How Mustard Seeds Dislodge Mountains
Dr. Foster has recently taken on the issue of assurance. He says some good things.
A few years ago a friend of mine told me that every Sunday when his pastor publicly led willing souls in the "sinner's prayer," he prayed along with it. He did this every Sunday. I asked him why. My friend has been a believer for a long time, and everyone who knows him knows he's a mature Christian and a respected lay leader in his church. So why would he feel the need to repeat the sinner's prayer every week?
He is not a man attacked by doubts, or even fears, for his eternal salvation, but an aspect of his humility before God led him somehow to say the "gettin' saved" words every time. He said he did it "just in case."
I told him I never met an unsaved person who was worried about his salvation, and that the very fact that he was concerned about his salvation was proof in itself he was saved. He later told me that since I said that he hadn't repeated the prayer any more.
Now, let me go on record at least in saying Christians "new" and "old" need the Gospel every day. You and I will need saving faith in Jesus as much on our last day of living as we did on the first. In that sense, confessing our sins in a spirit of repentance and expressing faith in the saving life and work of Jesus Christ is something we ought to do every day, not just every Sunday.
But at the same time, we need not do it for fear we somehow "lost" it between prayers. In fact, we should continue to cling to Jesus like first-time converting sinners not because salvation is tenuous but actually because the salvation of Jesus is sure.

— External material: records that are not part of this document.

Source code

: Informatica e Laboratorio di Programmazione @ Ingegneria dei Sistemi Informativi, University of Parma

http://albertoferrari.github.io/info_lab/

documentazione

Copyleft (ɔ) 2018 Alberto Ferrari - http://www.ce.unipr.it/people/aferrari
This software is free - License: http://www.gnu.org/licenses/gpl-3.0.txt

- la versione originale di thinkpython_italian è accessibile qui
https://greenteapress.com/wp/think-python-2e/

This is one of those neat paradoxes, I think, where our lack of confidence in ourselves drives more into the arms of Jesus. Our doubts and fears, in this sense, are actually the biggest expressions of faith, because we know there is nothing that can cure or repair our desperation other than the saving love of Jesus Christ.
Christians, be confident in this -- when you are most concerned about your salvation, your faith is much stronger than you realize.
I know; it doesn't make sense. "If my faith is strong, why do I doubt it?" you ask. "If I am really saved, why don't I feel like it?"
The answer to the first question is this: When you are doubting your own faith, you are in the blessed position of realizing you cannot save yourself. It is that moment, believe it or not, the moment when you are thinking most less of yourself (if you follow what I mean) that Christ most increases in you. Look, strong faith is not always about supreme confidence in your own Christianosity. ;-) It is actually about your recognition of your own deficiencies and your inabilities, and thereby about your recognition that you really, really need Jesus because you just don't know if you can make it on your own.
The second "assurance of salvation" becomes about feeling great and feeling confident and feeling empowered (or whatever), it has become more about you and less about Jesus. It is not for nothing the Bible says "He must increase, I must decrease."
That sort of responds to the second question -- "If I'm saved, why don't I feel saved?" -- but a follow-up answer to that common question is this: Find feelings in the Scriptures as a reliable barometer of spiritual strength and you will have cause for despair. Let me know if you find it, but until you do, forget judging how much God loves you by how much you feel loved.
This is how much God loves you: He sent His only Son to die and rise again so that anyone who believes in Him won't die but will rise again to eternal life. It doesn't matter how you "feel" about that. It's a done deal. You either believe it or you don't.
And I got news for you on that note too: Even if you have a hard time believing it, it was still done.
Your doubts and fears are instrumental in your discipleship. They aren't fun, to be sure, but neither are suffering and persecution, and Jesus promised both of those things too. The great news of all of it, however, is that Jesus has you covered. He didn't just die to cover your lies and malice and greed and jealousy and all the other obvious sins -- His blood is powerful enough to cover your doubts and fears too.
And that is how you can have assurance even when you struggle with it. Not by pulling your attitude up by its boot straps, and not by suddenly feeling great about some words of inspiration and hope. But by realizing your doubts and fears are the very atoms of faith. Doubts and fears are faith on the elemental level. Unsaved people don't worry about salvation . . . unless they are in the beginning stages of conversion. So when you experience that peculiar "lack of assurance," be assured -- you are on the cutting edge of the Gospel yet again. It may not feel great, but it can be a great place to be. Anything that makes us throw ourselves at Jesus is worth it.
Do you see now how faith as small as a mustard seed can say to a mountainous system of religious rites and duties "go drown yourself," and it will happen?
Most all of us are familiar with the story of Peter's wet and wild adventure with the walking-on-water Jesus. The lesson of faith in that story actually lay not with Peter's walking on the water nor with his sinking. No, the real difference in that story is that Peter jumped out of the boat in the first place. Whether he strolled or sunk, Jesus was there to lift him up.
Remember that while it is through our faith we are saved, that it is by grace we are saved. Don't worry about worry. Grace covers that, as well.